An initiative in Germany to push for local government powers to set 30 km/h limits has signed-up its 100th city.  

The “Lebenswerte Städte durch angemessene Geschwindigkeiten” campaign, which can be roughly translated as “Liveable cities need reasonable speeds”, is calling on the federal government to change the law in order to let local authorities introduce 30 km/h speed limits more easily.  The current road traffic law sets narrow limits for the local authorities and only allows speed limits to be changed when specific hazards are shown, such as a school crossing, and only for certain road sections, not whole zones.

The initiative was launched in July 2021 by the cities of Aachen, Augsburg, Freiburg, Hanover, Leipzig, Münster and Ulm.  Berlin, the German capital, is one of the latest to sign-up.

The governing coalition in Germany included a reference to such a legal change in its coalition agreement, but there has been little progress since. 

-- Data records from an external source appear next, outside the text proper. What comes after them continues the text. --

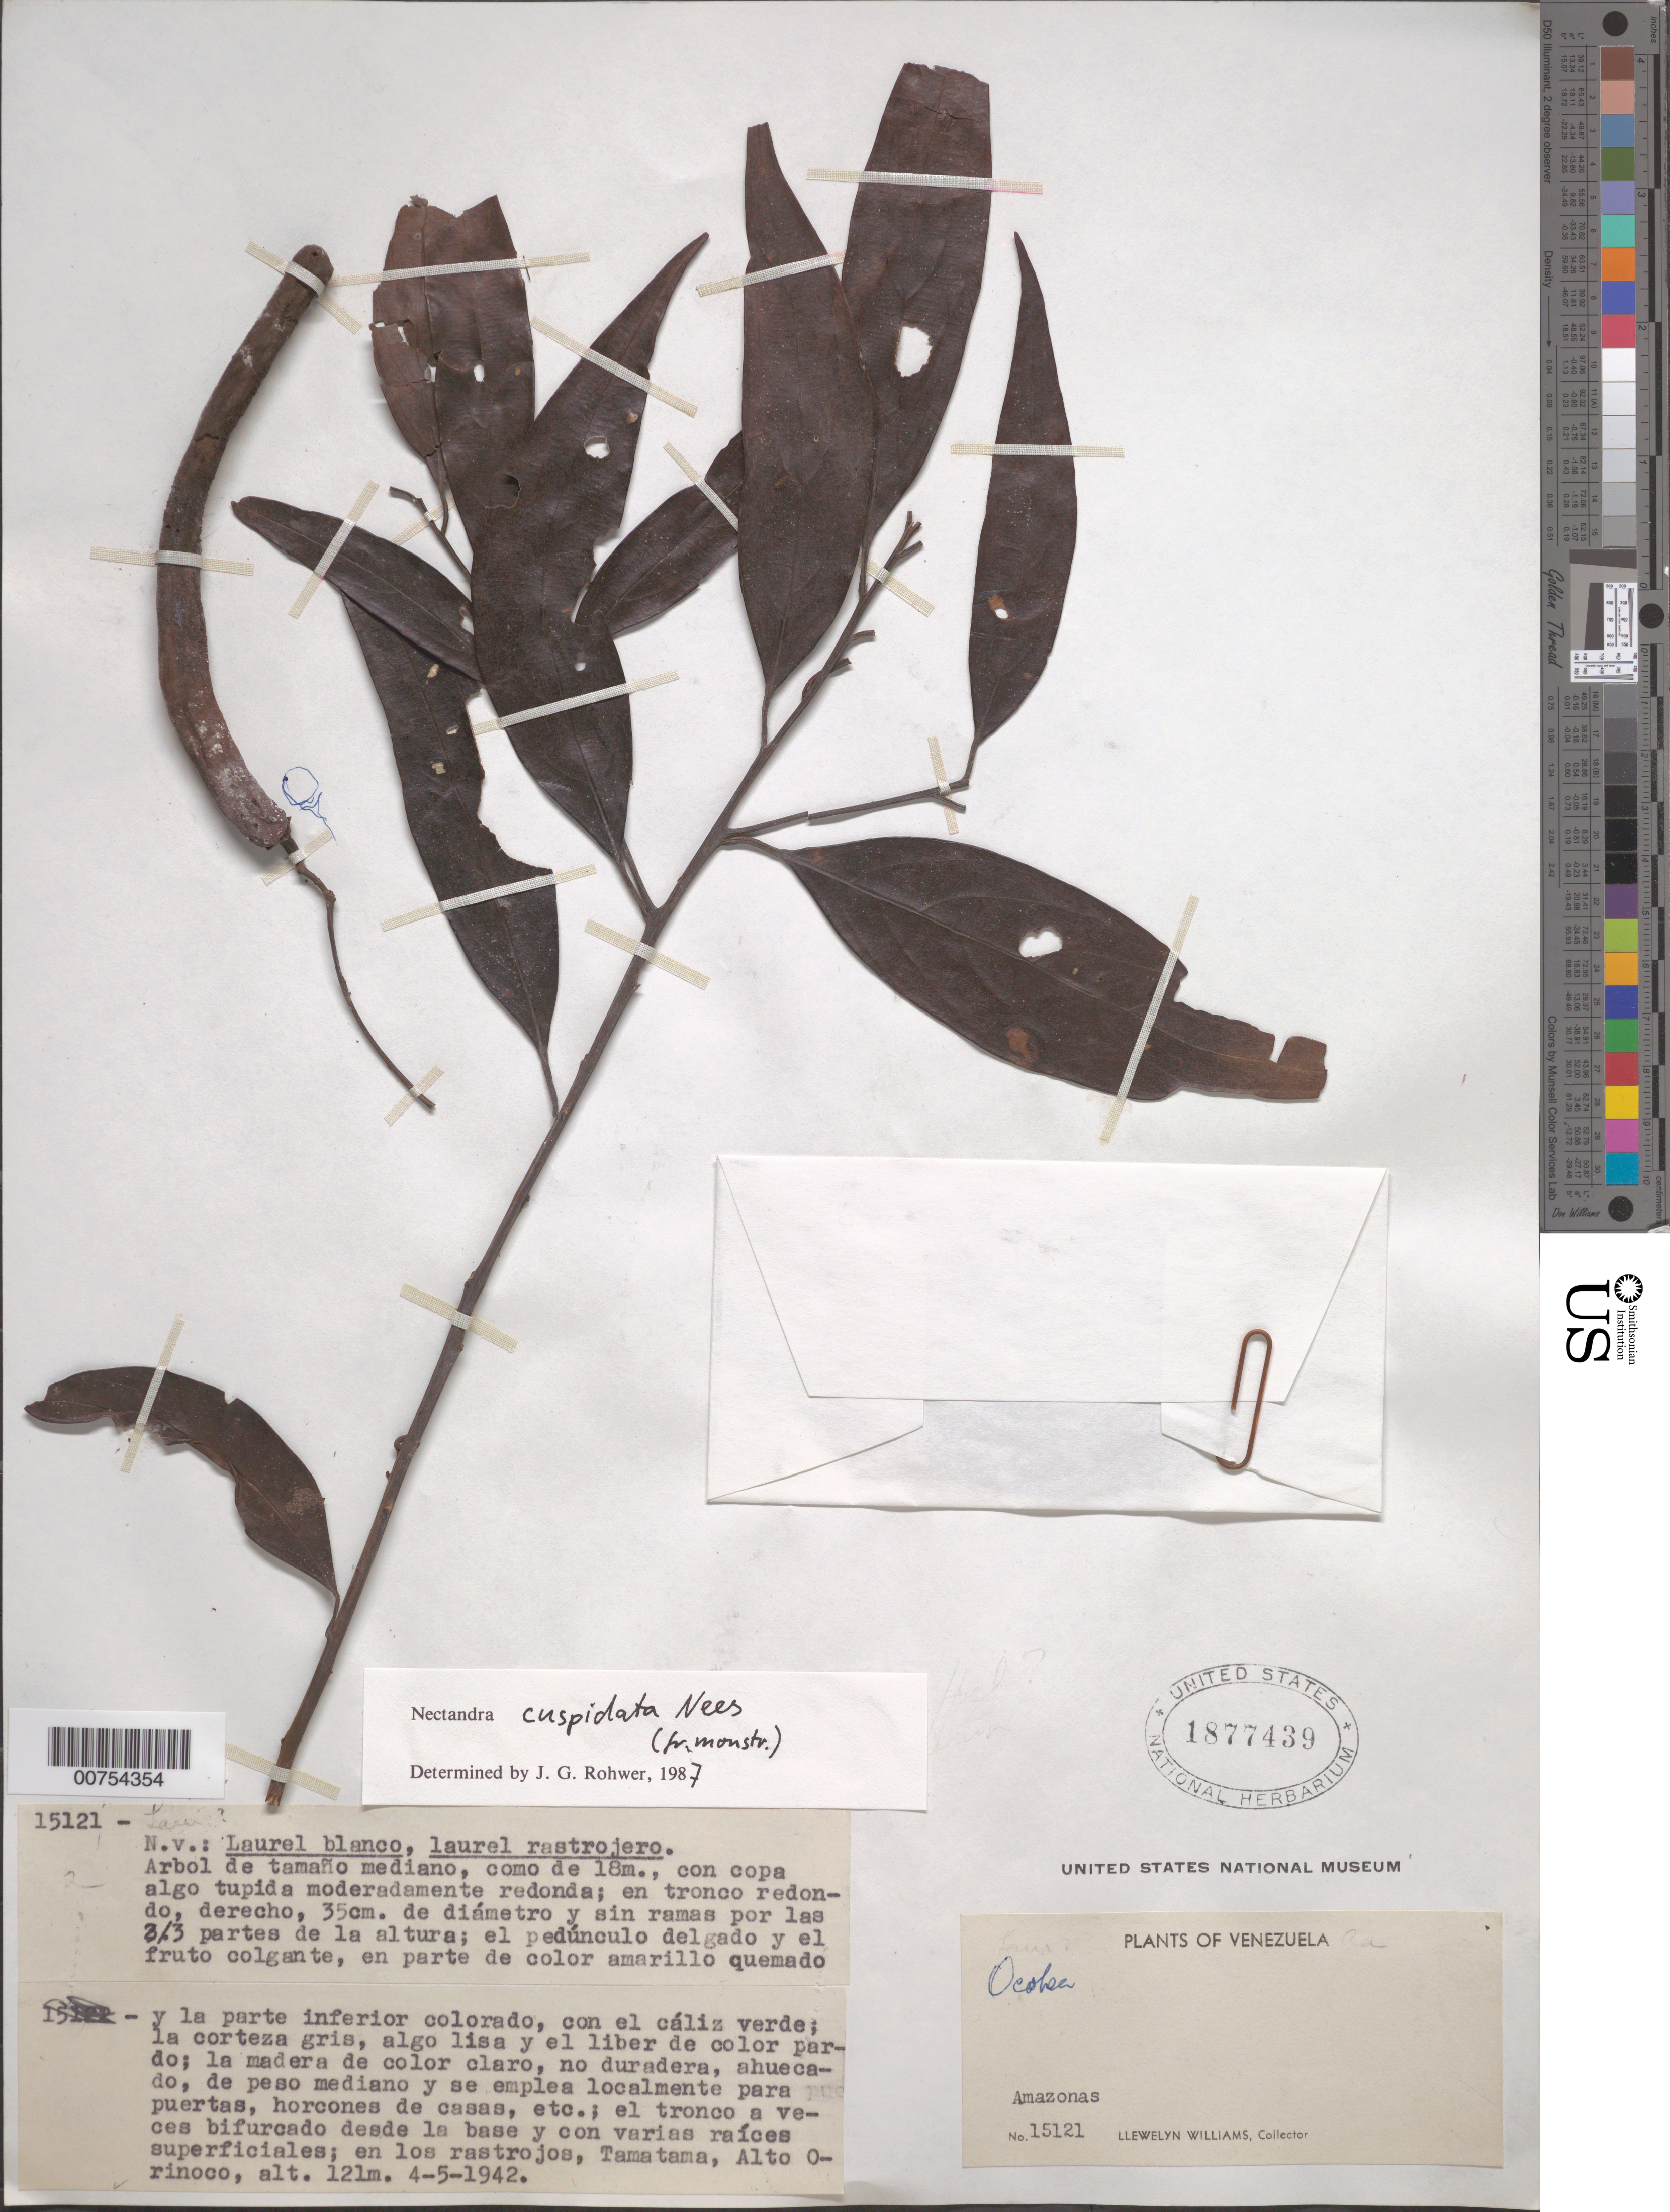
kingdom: Plantae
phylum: Tracheophyta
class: Magnoliopsida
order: Laurales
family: Lauraceae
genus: Nectandra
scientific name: Nectandra cuspidata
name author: Nees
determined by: Rohwer, J. G.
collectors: Ll. Williams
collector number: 15121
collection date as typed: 4-May-42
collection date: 1942-05-04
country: Venezuela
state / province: Amazonas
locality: Tamatama, arriba de, Alto Orinoco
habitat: Rastrojos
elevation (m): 121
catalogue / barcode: US 1877439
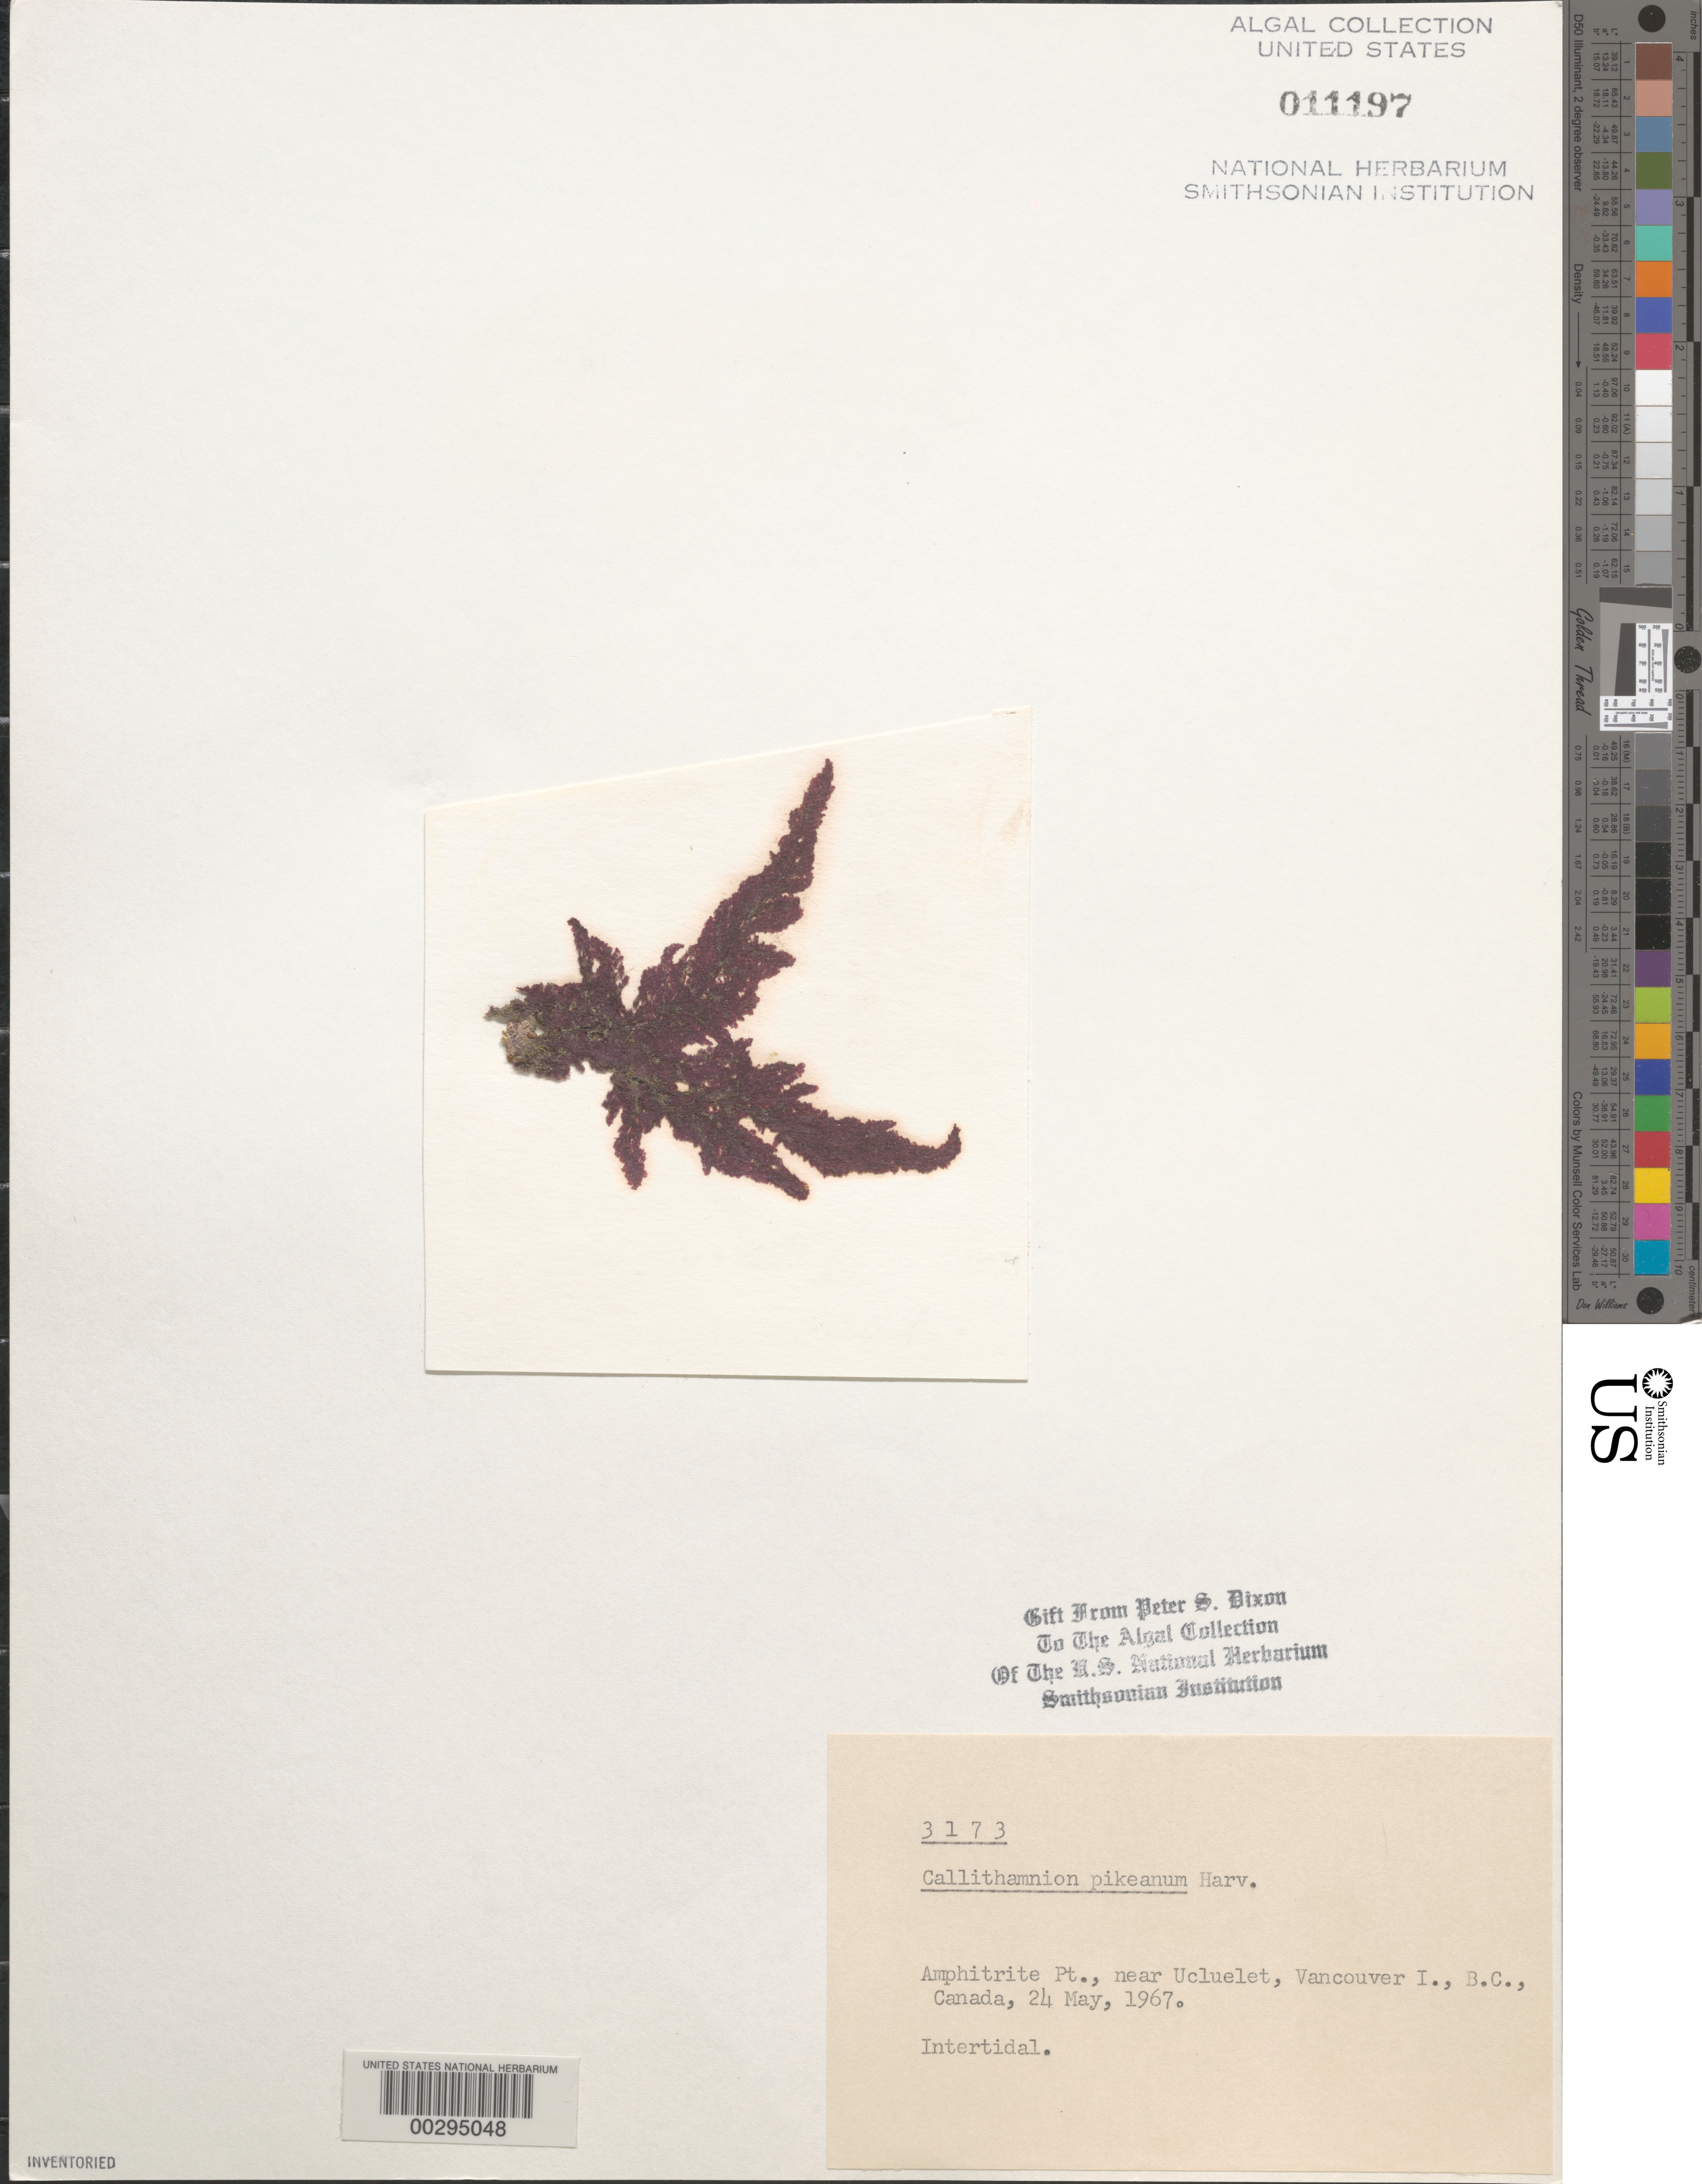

“The rapid growth of the initiative and its non-partisan character show the urgency of the matter… this is about quality of life in our cities and not about transport policy ideology,” said Thomas Dieberg, Mayor of the City of Leipzig and spokesman for the initiative.

Frauke Burgdorff, city planning officer of the city of Aachen and also spokesperson for the city initiative, commented: “Lower speeds…can make a significant contribution to achieving urban planning, traffic and environmental goals…and a city worth living in.”